Theologically, the most difficult question is, “Why would Jesus send one of His own to hell, when salvation delivers us from that place?” Again, it would help solve that problem by saying, not that he went to hell, but that he experienced a vision of hell.
Whatever the validity of Wiese’s experience may be, Scripture is our only reliable, authentic source of information about the hereafter. A certain portion of what Wiese purports, for example, that demons have scales and a bad odor, and that hell is approximately 3700 miles deep within the earth, cannot be confirmed in Scripture. If the Bible is our rule of faith and practice, we might safely say, “Hell may indeed be like that,” but we cannot know for sure, for Scripture does not tell us.

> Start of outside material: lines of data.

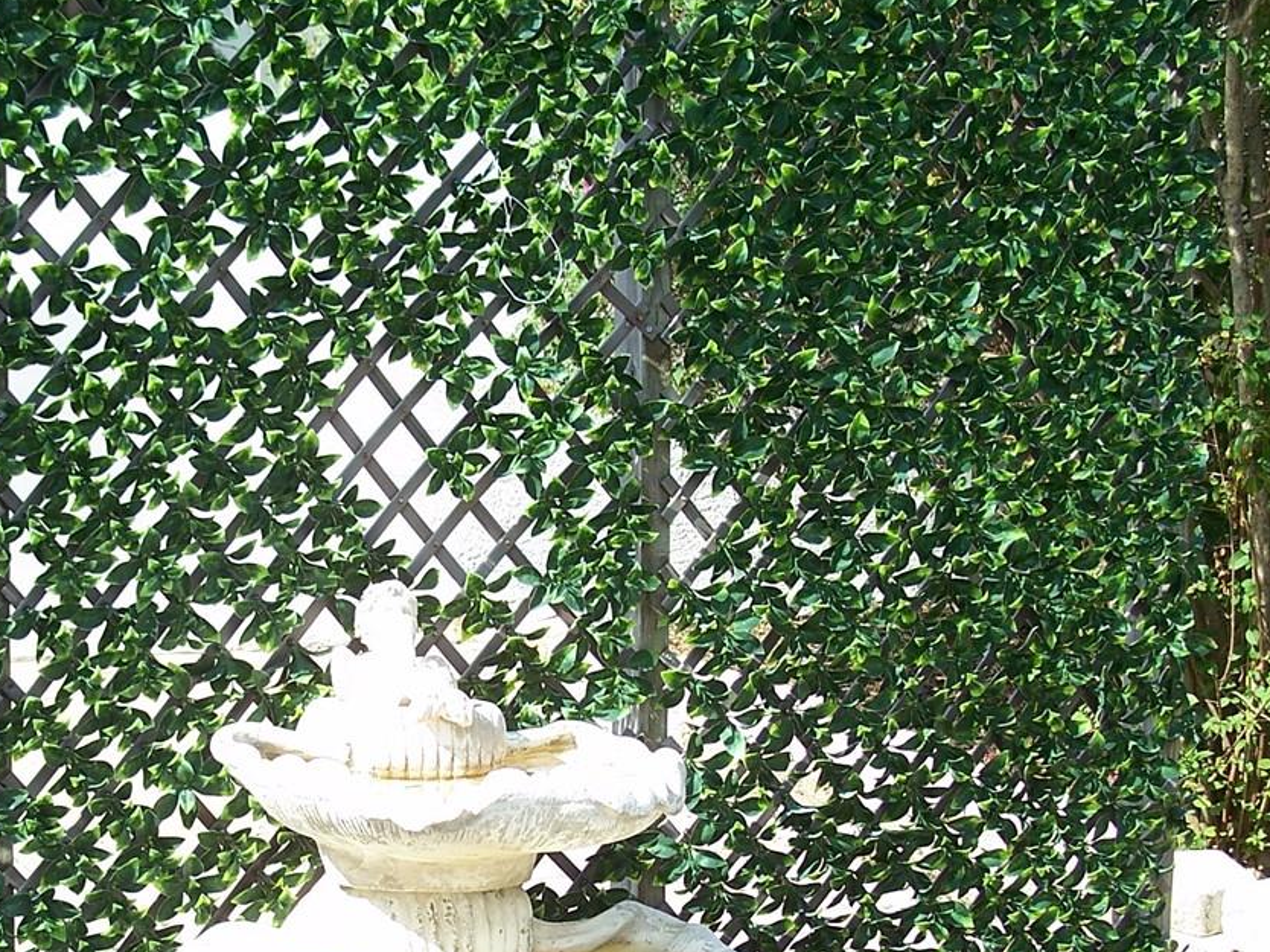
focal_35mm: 71
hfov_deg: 27.0
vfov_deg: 20.4
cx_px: 320
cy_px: 832
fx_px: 2604
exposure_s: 1/250
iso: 64
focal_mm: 7.8
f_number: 2.8
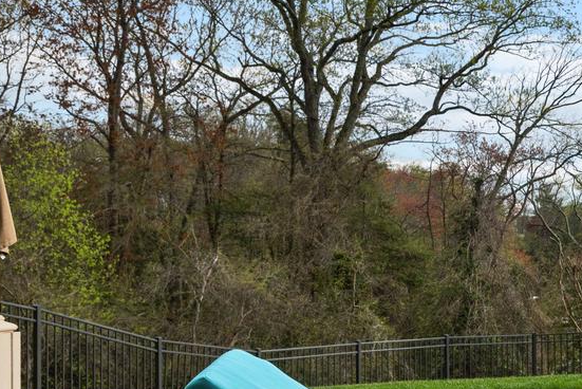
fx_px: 1292
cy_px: 261
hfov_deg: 20.0
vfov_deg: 17.1
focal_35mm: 80
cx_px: 981
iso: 200
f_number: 8
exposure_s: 1/125
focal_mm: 21.5
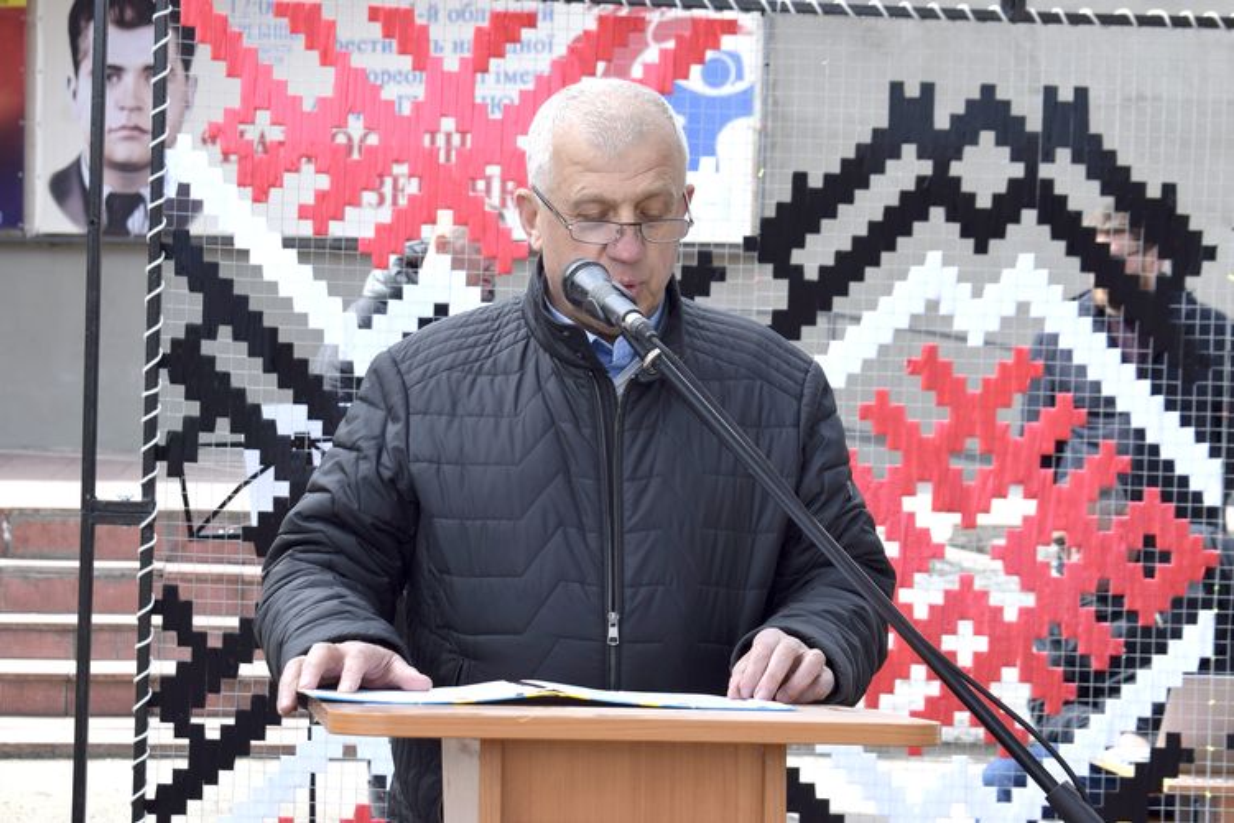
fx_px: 2828
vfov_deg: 16.6
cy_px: 412
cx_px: 617
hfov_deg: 24.6
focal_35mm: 82
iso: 200
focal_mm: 55
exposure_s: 1/250
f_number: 8
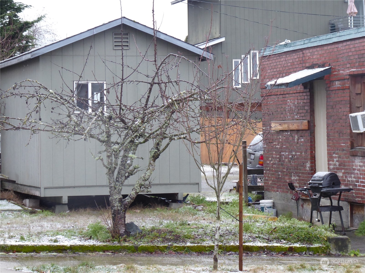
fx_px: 1455
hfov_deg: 14.3
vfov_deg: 10.7
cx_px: 182
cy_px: 136
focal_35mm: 138
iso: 400
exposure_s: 1/125
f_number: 5.2
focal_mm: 22.3
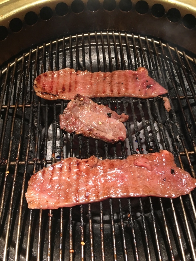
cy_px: 130
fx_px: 219
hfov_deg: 48.2
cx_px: 98
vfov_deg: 61.7
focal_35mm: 29
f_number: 2.2
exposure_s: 1/15
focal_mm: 4.15
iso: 64
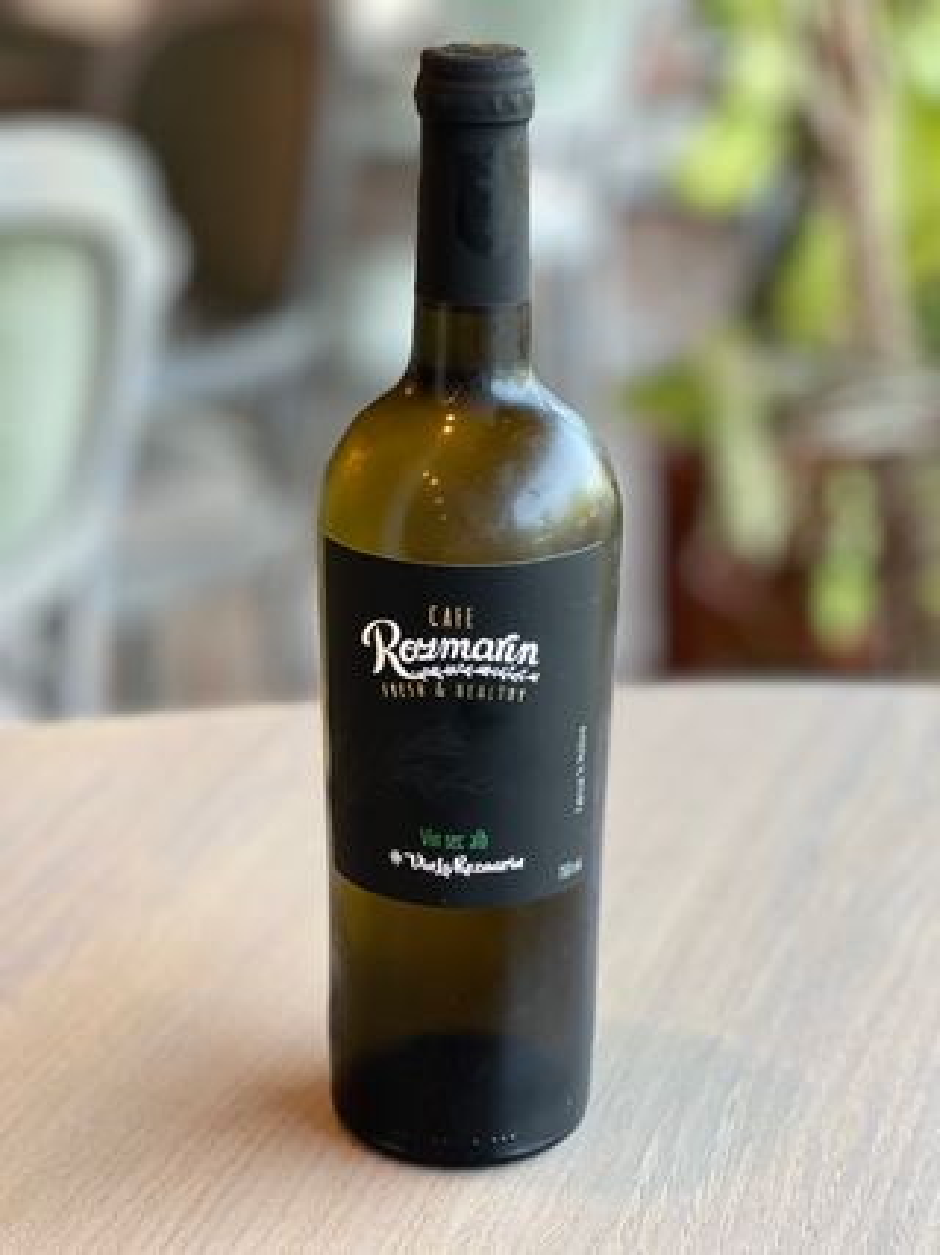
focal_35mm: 77
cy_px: 628
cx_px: 470
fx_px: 2789
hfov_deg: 19.1
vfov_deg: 25.3
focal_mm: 9
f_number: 2.8
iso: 200
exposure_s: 1/33
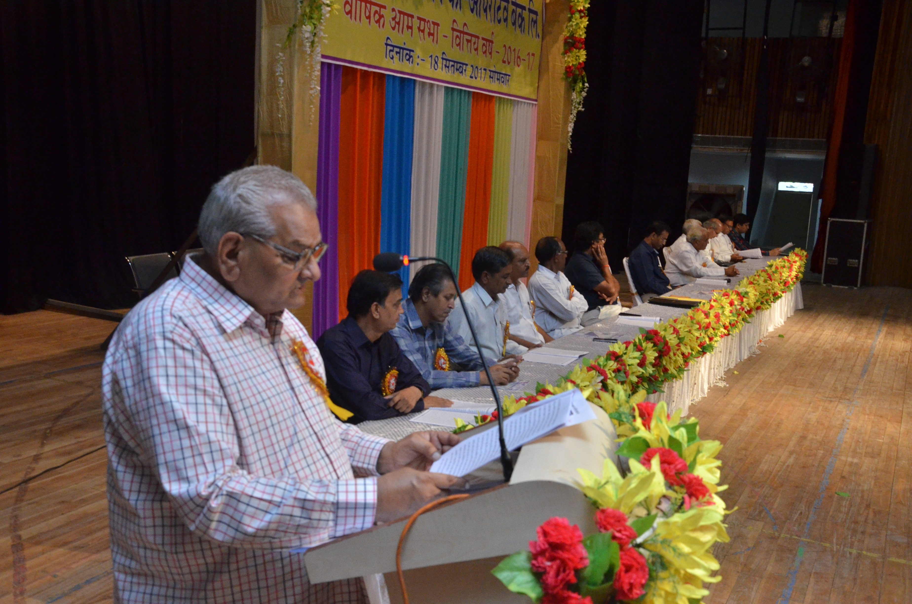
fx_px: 948
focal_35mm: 38
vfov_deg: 35.3
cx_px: 456
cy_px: 302
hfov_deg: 51.4
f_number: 5.6
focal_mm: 25
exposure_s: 1/125
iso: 1600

I tend to remain on the conservative side and say, “We will let Scripture be our final arbiter of what hell or the lake of fire is like. These are some interesting ideas and illustrations of what hell and the lake of fire may be like, but only God can tell us for sure, and He has not chosen to reveal everything in Scripture that there is to know about those subjects. If you would like to know what the Bible does say about hell, see the article on The Lake of Fire.
Nevertheless, the book is a sobering reminder that hell is real and not to be trifled with. Because this book’s content is so critical, I give it a four-star rating. For me, the book is a plausible illustration of what hell may be like. Since I have placed my faith in Jesus Christ (John 3:16-18, 36), I plan never to experience it first hand. I pray the same for you, my friend.